§ QUOTED PASSAGE
══════════════════════════════

Background: Mycolic acids (MAs) are the characteristic, integral building blocks for the
mycomembrane belonging to the insidious bacterial pathogen Mycobacterium tuberculosis (M.tb).
These C60-C90 long α-alkyl-β-hydroxylated fatty acids provide protection to the tubercle bacilli against
the outside threats, thus allowing its survival, virulence and resistance to the current antibacterial
agents. In the post-genomic era, progress has been made towards understanding the crucial enzymatic
machineries involved in the biosynthesis of MAs in M.tb. However, gaps still remain in the exact role
of the phosphorylation and dephosphorylation of regulatory mechanisms within these systems. To date,
a total of 11 serine-threonine protein kinases (STPKs) are found in M.tb. Most enzymes implicated in
the MAs synthesis were found to be phosphorylated in vitro and/or in vivo. For instance, phosphorylation
of KasA, KasB, mtFabH, InhA, MabA, and FadD32 downregulated their enzymatic activity, while
phosphorylation of VirS increased its enzymatic activity. These observations suggest that the kinases
and phosphatases system could play a role in M.tb adaptive responses and survival mechanisms in the
human host. As the mycobacterial STPKs do not share a high sequence homology to the human’s, there
have been some early drug discovery efforts towards developing potent and selective inhibitors.
Objective: Recent updates to the kinases and phosphatases involved in the regulation of MAs biosynthesis
will be presented in this mini-review, including their known small molecule inhibitors.
Conclusion: Mycobacterial kinases and phosphatases involved in the MAs regulation may serve as a
useful avenue for antitubercular therapy.

══════════════════════════════

§ SUPPLIED INFORMATION
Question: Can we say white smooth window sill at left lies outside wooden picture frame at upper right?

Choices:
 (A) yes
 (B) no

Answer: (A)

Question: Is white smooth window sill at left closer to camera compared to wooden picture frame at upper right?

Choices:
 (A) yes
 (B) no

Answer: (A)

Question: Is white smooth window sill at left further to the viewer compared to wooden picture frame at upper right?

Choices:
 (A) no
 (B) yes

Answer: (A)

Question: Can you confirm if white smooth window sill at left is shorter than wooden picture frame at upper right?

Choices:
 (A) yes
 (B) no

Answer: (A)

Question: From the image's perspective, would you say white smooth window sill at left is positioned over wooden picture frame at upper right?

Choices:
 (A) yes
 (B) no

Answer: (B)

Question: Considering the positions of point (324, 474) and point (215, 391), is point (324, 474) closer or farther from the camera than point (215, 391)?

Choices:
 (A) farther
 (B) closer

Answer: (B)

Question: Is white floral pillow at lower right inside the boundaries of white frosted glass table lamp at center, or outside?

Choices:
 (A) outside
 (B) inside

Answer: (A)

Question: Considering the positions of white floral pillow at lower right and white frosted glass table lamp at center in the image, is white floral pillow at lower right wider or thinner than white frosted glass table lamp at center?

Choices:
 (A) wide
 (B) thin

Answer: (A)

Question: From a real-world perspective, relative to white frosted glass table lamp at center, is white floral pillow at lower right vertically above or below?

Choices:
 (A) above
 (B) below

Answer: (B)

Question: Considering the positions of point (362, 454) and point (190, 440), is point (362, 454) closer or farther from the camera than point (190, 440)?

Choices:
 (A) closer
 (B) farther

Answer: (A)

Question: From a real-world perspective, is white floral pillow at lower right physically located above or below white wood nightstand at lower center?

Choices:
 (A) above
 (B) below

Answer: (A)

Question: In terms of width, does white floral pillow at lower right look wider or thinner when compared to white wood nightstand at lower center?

══════════════════════════════

§ ACTION ITEM A
Using the abstract on mycolic acids, decide whether each statement agrees with it, answering yes or no and quoting the words of the abstract that decide it: (i) M.tb contains 11 serine-threonine protein kinases in all; (ii) phosphorylation of VirS reduced its enzymatic activity; (iii) the mycobacterial STPKs share high sequence homology with the human ones.
§ ACTION ITEM B
Name every enzyme that the abstract on mycolic acids says had its enzymatic activity downregulated by phosphorylation.

§ WRITTEN REPLY A
(i) Yes: "a total of 11 serine-threonine protein kinases (STPKs) are found in M.tb"
(ii) No: "phosphorylation of VirS increased its enzymatic activity"
(iii) No: "the mycobacterial STPKs do not share a high sequence homology to the human’s"

§ WRITTEN REPLY B
KasA, KasB, mtFabH, InhA, MabA, FadD32